If I buy the USD/JPY pair, which means I have bought U.S. dollars and sold Japanese yen, I earn interest on the U.S. dollars that I have bought and pay interest on the Japanese yen that I have sold in order to buy those U.S. dollars. The reason for this is technically what I am doing when I sell a currency, is borrowing that currency and then exchanging the borrowed currency for the equivalent amount of the currency that I am buying.

I am oversimplifying things a bit here, but the interest rates that you pay and receive on the currencies involved in the trade is two days worth of interest derived from the overnight interest rates of the countries whose currencies you are trading.

As discussed in Module 8 in the free course section of InformedTrades.com, the Federal Reserve sets overnight interest rates in the United States for U.S. dollars. Just as the United States has the Federal Reserve, other countries around the world have central banks that set the overnight rates for their currencies.

When trading Forex, if you buy the currency with the higher interest rate and sell the currency with the lower interest rate, you will earn money for holding a trade past 5pm NY time when the rollover occurs because the interest rate differential is in your favor. Conversely, if you sell the currency with the higher interest rate and buy the currency with the lower interest rate, you will pay interest when you hold the trade past 5pm NY time because the interest rate differential is not in your favor. If you open and close the position before 5pm NY time, nothing happens in your account as there is no rollover necessary.

As noted, we are trading a 2-day contract in the Forex market, so the interest that you pay or receive at rollover is 2 days interest, calculated on the interest rates as set by the central banks in the countries of the currency pair that you are trading.

Using our USD/JPY trade as an example, overnight interest rates in the United States are at 2.25% as of this writing and rates in Japan are at .5%.

As you can see, when trading the USD/JPY currency pair, if we buy the pair we are long (holding) U.S. dollars at an interest rate of 2.25% and we are short (borrowed) Japanese yen at an interest rate of .5%. In this example, the interest rate differential is in our favor by 1.75%, so we will earn interest if we hold this position past 5pm NY Time.

If we were to sell the USD/JPY currency pair, then we are short (borrowing) U.S. dollars at an interest rate of 2.25% and long (holding) Japanese yen at an interest rate of .5%. In this case, the interest rate differential is against us by 1.75%, so we would pay interest if this position were held past 5pm NY time.

I have tried to make the explanation of this concept as simple as possible.

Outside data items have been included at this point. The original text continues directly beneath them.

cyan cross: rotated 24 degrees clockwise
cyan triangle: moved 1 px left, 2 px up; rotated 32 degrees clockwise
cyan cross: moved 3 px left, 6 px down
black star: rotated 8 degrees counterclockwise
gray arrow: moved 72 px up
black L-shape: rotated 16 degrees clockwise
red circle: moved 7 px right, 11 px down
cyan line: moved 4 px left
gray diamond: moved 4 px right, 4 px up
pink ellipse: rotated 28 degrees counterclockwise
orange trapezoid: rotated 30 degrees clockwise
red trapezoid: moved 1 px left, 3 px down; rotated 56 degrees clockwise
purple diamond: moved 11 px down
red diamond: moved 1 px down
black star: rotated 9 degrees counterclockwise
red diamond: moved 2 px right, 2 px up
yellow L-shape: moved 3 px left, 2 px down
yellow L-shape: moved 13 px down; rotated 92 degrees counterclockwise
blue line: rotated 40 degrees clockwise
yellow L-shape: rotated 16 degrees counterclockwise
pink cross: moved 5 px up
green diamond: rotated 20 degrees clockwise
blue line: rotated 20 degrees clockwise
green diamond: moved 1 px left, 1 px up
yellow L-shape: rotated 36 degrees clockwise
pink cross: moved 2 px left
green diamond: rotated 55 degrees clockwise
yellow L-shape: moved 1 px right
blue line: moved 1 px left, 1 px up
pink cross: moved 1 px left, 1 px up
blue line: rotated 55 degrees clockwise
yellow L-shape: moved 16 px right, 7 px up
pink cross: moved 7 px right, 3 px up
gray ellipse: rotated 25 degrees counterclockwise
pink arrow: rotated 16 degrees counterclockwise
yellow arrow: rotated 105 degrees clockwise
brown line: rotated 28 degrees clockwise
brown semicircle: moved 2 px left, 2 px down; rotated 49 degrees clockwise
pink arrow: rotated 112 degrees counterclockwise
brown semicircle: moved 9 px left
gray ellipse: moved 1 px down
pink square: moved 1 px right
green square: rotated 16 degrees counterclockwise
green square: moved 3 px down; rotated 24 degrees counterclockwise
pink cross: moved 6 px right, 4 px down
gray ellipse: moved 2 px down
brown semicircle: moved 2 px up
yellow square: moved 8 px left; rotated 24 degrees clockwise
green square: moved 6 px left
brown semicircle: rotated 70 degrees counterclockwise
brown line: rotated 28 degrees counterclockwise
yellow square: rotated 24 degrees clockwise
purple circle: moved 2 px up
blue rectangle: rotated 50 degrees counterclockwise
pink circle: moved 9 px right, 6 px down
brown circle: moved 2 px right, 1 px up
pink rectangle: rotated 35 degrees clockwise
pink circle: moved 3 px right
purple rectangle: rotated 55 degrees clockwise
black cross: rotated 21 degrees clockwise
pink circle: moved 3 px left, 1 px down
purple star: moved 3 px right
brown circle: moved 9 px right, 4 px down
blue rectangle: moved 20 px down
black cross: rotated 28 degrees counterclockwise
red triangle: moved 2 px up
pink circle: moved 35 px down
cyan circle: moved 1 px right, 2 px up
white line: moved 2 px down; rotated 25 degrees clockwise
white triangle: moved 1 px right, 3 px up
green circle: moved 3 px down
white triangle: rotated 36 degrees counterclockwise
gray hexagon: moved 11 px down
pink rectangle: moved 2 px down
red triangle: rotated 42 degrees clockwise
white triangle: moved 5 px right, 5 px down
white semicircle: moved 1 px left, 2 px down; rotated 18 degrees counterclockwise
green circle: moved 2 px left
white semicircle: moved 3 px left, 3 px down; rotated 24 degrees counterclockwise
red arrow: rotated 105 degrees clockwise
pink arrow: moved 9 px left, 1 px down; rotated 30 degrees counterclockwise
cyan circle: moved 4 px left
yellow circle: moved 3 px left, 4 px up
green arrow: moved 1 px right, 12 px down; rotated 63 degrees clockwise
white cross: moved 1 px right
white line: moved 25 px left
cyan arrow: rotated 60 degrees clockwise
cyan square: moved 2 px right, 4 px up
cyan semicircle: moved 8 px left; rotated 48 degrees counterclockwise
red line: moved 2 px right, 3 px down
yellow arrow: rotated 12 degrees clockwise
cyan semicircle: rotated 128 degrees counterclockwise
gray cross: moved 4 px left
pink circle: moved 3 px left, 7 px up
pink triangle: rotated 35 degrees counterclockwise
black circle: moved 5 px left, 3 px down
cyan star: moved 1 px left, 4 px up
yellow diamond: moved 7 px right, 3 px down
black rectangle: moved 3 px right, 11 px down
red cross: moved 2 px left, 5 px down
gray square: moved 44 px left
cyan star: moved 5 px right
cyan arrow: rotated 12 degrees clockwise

But to be honest, this is probably the most difficult concept for traders who are new to the Forex to understand.

Since this is one of the more complicated things to grasp about trading Forex, some firms take advantage of a trader's lack of understanding and charge more than they should when the trader is long the currency with the lower interest rate and pay them less than they should when the trader is long the currency with the higher interest rate. A nice feature of a Forex trading platform is that it is transparent in the way that the rollover is done.

To explain, if the number beside the currency pair and under the appropriate roll column has a positive number, this is the amount in U.S. dollars that will be credited to your account, per contract, for any position held past 5pm NY time. If the number is negative, this is the amount that will be debited from your account, per contract, for any position held past 5pm NY time.

Remember if you open and close a position before 5pm NY time, the position does not need to be rolled over, so your account will not be debited or credited.

As a quick example, let's say that I want to know the amount of interest that I will either pay or receive if I buy 2 contracts of GBP/JPY and hold that position past 5pm NY time. This may not be true with every platform, but if the platform you are using does not provide this information, I would suggest finding one that does. Scroll to GBP/JPY currency pair and to the Roll B' column of the platform to find the amount that will be credited per contract. Since in this particular example, I am trading 2 contracts I would earn double the amount for holding that position past 5pm NY time.